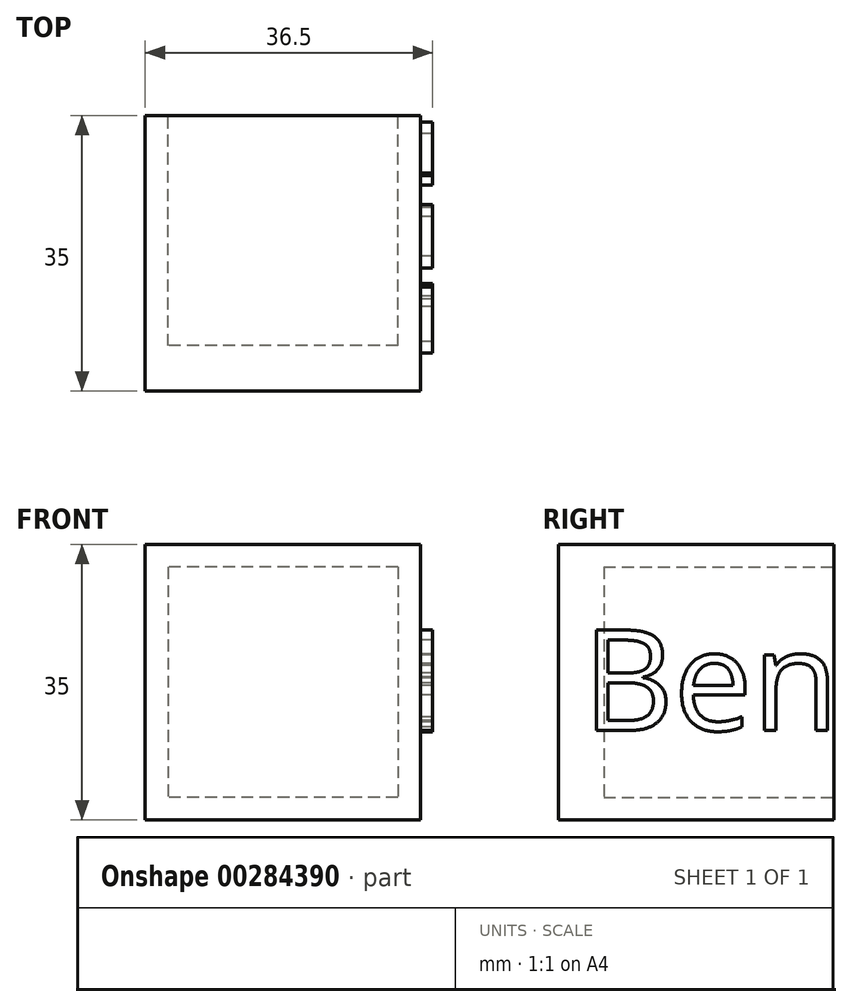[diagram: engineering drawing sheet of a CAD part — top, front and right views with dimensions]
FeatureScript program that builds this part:
annotation { "Feature Type Name" : "Feature", "Feature Type Description" : "" }
export const myFeature = defineFeature(function(context is Context, id is Id, definition is map)
    precondition{}
    {
        {
            var Q0;
            Q0=qCreatedBy(makeId("Front.planeOp"),FACE);
            var sketch = newSketch(context, id + "F0", { "sketchPlane" : qUnion([Q0])});
            skLineSegment(sketch, "E0.bottom", {"start": v(17.5, 17.5) * mm, "end": v(-17.5, 17.5) * mm});
            skLineSegment(sketch, "E0.top", {"start": v(17.5, -17.5) * mm, "end": v(-17.5, -17.5) * mm});
            skLineSegment(sketch, "E0.left", {"start": v(17.5, 17.5) * mm, "end": v(17.5, -17.5) * mm});
            skLineSegment(sketch, "E0.right", {"start": v(-17.5, 17.5) * mm, "end": v(-17.5, -17.5) * mm});
            skPoint(sketch, "E0.middle", {"position": v(0, 0) * mm});
            skSolve(sketch);
        }
        {
            var Q0;
            Q0=makeQuery(id+"F0.imprint","IMPRINT",FACE,{"disambiguationData":[TD([[makeQuery(id+"F0.imprint","IMPRINT",EDGE,{"derivedFrom":sQuery(id+"F0.wireOp",EDGE,"E0.bottom")}),1.0]])]});
            extrude(context, id + "F1", {"entities" : qUnion([Q0]), "depth" : 35 * mm});
        }
        {
            var Q0;
            Q0=qCreatedBy(makeId("Front.planeOp"),FACE);
            var sketch = newSketch(context, id + "F2", { "sketchPlane" : qUnion([Q0])});
            skLineSegment(sketch, "E1.bottom", {"start": v(14.62, 14.62) * mm, "end": v(-14.62, 14.62) * mm});
            skLineSegment(sketch, "E1.top", {"start": v(14.62, -14.62) * mm, "end": v(-14.62, -14.62) * mm});
            skLineSegment(sketch, "E1.left", {"start": v(14.62, 14.62) * mm, "end": v(14.62, -14.62) * mm});
            skLineSegment(sketch, "E1.right", {"start": v(-14.62, 14.62) * mm, "end": v(-14.62, -14.62) * mm});
            skPoint(sketch, "E1.middle", {"position": v(0, 0) * mm});
            skSolve(sketch);
        }
        {
            var Q0;
            Q0 = qSketchRegion(id + "F2", true);
            extrude(context, id + "F3", {"entities" : qUnion([Q0]), "operationType" : NewBodyOperationType.REMOVE, "depth" : 29.24 * mm});
        }
        {
            var Q0;
            Q0=makeQuery(id+"F1.opExtrude","SWEPT_FACE",FACE,{"disambiguationData":[OSD([sQuery(id+"F0.wireOp",EDGE,"E0.left")])]});
            var sketch = newSketch(context, id + "F4", { "sketchPlane" : qUnion([Q0])});
            skText(sketch, "E2", { "text": "Ben", "fontName": "OpenSans-Regular.ttf"});
            const initialGuessF4  = {"E2": [-0.03193, -0.00611, 1, 0, 0.01285]};
            skSetInitialGuess(sketch, initialGuessF4);
            skSolve(sketch);
        }
        {
            var Q0;
            Q0=makeQuery(id+"F4.imprint","IMPRINT",FACE,{"disambiguationData":[TD([[makeQuery(id+"F4.imprint","IMPRINT",EDGE,{"derivedFrom":sQuery(id+"F4.wireOp",EDGE,"E2.sketch_text.stroke-44")}),-1.0]])]});
            var Q1;
            Q1=makeQuery(id+"F4.imprint","IMPRINT",FACE,{"disambiguationData":[TD([[makeQuery(id+"F4.imprint","IMPRINT",EDGE,{"derivedFrom":sQuery(id+"F4.wireOp",EDGE,"E2.sketch_text.stroke-25")}),-1.0]])]});
            var Q2;
            Q2=makeQuery(id+"F4.imprint","IMPRINT",FACE,{"disambiguationData":[TD([[makeQuery(id+"F4.imprint","IMPRINT",EDGE,{"derivedFrom":sQuery(id+"F4.wireOp",EDGE,"E2.sketch_text.stroke-0")}),-1.0]])]});
            extrude(context, id + "F5", {"entities" : qUnion([Q0, Q1, Q2]), "operationType" : NewBodyOperationType.ADD, "depth" : 1.5 * mm});
        }
    });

++++++++++

Please report every line in the listing above that contains the string "position".

            skPoint(sketch, "E0.middle", {"position": v(0, 0) * mm});
            skPoint(sketch, "E1.middle", {"position": v(0, 0) * mm});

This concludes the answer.